1. For Windows, first download the pre-packaged version here. For other systems, pull the source code for deployment. https://github.com/jianchang512/vocal-separate/releases

2. After downloading, unzip it and double-click start.exe. If you see an error message similar to the one below, don't worry, this is just a reminder that GPU acceleration is not available, which does not affect usage.

After successful startup, the following browser page will open:

3. As shown in the figure above, drag or click to upload the audio or video you want to separate the vocals from. Videos will be automatically converted to audio and then processed after uploading.

Select "2stems" from the models to separate the uploaded file into two files: vocals and other sounds.

Of course, you can also choose the 4stems and 5stems models. In addition to separating vocals, they will also subdivide other sounds into files such as "drums" and "bass". In general, only 2stems is needed.

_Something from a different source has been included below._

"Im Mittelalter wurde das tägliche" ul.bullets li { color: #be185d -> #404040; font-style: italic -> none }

You can listen to the separation results on the webpage, click to download, or directly find the separated files in the displayed separation results directory. The vocal file name is vocals.wav, and the other sound file name is accompaniment.wav.

It's that simple.


Ultimate Vocal Remover Installation and Usage

1. First go here https://github.com/Anjok07/ultimatevocalremovergui/releases/tag/v5.6 to download

For the Windows version, you can also click this link to download directly. After downloading, double-click the exe file and click next all the way to complete the installation. https://github.com/Anjok07/ultimatevocalremovergui/releases/download/v5.6/UVR_v5.6.0_setup.exe

2. After the installation is complete, double-click the desktop icon to start.

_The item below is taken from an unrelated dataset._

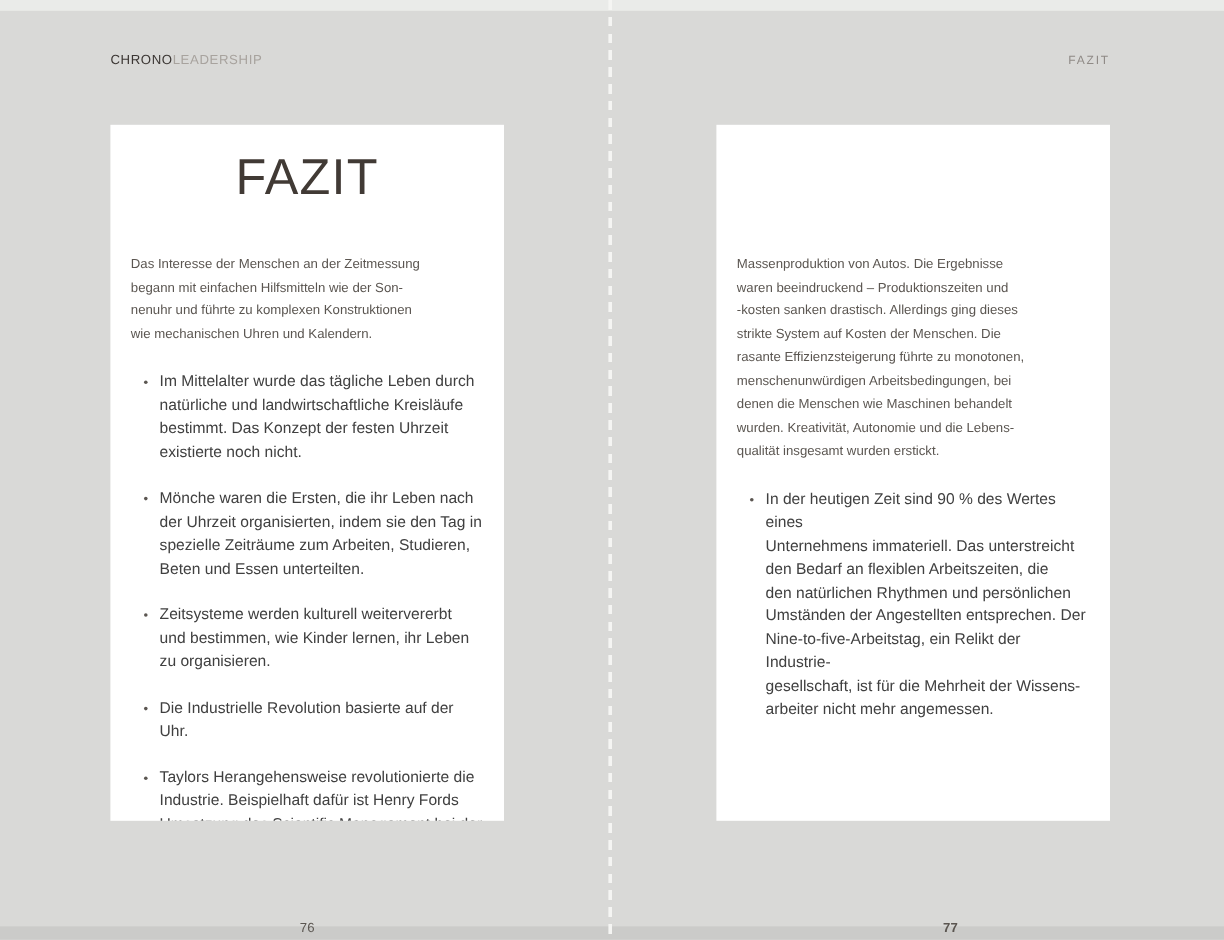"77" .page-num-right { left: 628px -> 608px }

3. As shown in the figure below, select the audio file to be processed, set the output result directory, select the model to be processed, bit rate and other options. Except for "Select Input" and "Select Output", all others are optional and can be kept as default.

"Select Input": Click it to select the audio file to be processed.

"Select Output": Click it to select where to save the processed file.

"CHOOSE PROCESS MEHTODS": Select the processing method, the default is MDX-Net, this effect should be the best, keep the default.

"CHOOSE MDX-NET MODEL": The model to be used corresponding to the above method. If it is not the "MDX-Net" method, you need to download the model separately.

Start Processing”: The start execution button after the selection is complete, click it to start the separation operation, wait for the prompt to complete.